One of the first tasks I had for Claude was to build a protected KV store out of keepassx.cli. Out of the box I got a beautiful gui for seeding initial secrets while giving me a nice scriptable, non-interactive tool for injecting secrets into infrastructure bootstrapping.

"also" is a strong word for a project this young. It was started in October 2025, does not have any issues (at all) and is completely vibe coded. Not starting a discussion about security & vibe coding now, but I wouldn't blindly recommend such a nascent project if compared to something mature like SOPS.

Lol it's the guy who makes mise https://mise.jdx.dev, so I don't think it's a "vibe-coded" project)

Oh there are vibes; claude & copilot are a contributors on both misa and fnox, gemini even gets in on fnox (poor OpenAI)

SOPS with Age is simple, and simple is good.

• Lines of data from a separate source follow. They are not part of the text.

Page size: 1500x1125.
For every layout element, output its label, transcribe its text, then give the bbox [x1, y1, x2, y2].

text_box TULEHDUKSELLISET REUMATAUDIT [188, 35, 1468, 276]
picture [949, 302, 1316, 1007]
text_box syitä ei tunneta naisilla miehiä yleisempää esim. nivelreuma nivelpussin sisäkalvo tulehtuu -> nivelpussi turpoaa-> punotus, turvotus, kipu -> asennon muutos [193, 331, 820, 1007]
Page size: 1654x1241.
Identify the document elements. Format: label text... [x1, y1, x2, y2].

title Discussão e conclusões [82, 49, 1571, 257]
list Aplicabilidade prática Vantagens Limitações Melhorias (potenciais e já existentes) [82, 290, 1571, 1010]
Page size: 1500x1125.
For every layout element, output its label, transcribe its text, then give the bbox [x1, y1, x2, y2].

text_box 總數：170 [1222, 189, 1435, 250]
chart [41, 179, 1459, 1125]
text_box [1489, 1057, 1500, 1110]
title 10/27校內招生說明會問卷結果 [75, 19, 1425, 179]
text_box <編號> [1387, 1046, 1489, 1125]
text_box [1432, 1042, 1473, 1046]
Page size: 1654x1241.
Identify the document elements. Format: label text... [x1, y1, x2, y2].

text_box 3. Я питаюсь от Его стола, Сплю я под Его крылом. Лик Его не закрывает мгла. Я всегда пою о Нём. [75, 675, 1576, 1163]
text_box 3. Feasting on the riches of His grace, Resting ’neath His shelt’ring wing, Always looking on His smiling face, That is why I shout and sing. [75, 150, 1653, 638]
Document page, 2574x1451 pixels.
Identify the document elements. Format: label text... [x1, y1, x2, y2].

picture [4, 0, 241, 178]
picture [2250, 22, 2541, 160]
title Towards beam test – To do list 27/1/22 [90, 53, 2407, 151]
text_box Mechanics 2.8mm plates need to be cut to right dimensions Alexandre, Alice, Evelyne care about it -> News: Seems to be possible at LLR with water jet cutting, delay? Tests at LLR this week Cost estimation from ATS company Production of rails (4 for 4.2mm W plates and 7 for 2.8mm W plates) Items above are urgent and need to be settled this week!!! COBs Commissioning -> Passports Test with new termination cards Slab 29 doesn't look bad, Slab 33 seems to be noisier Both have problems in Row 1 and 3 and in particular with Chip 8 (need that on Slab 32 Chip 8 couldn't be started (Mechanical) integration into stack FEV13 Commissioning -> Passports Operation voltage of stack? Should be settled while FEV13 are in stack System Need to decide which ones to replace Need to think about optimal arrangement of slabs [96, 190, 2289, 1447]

I strongly recommend this approach.

SOPS is simple? You are kidding me. Pass from https://www.passwordstore.org/ fame is simple. SOPS is ultra-complicated for a security tool.

I dunno, it seems mostly simple to me.

You have a .sops.yaml with some Age public keys, and then you run “sops secrets.yml” to create an encrypted file.

Can you explain what you find complicated about sops? I've used it with ease for the last two years, both personally and professionally.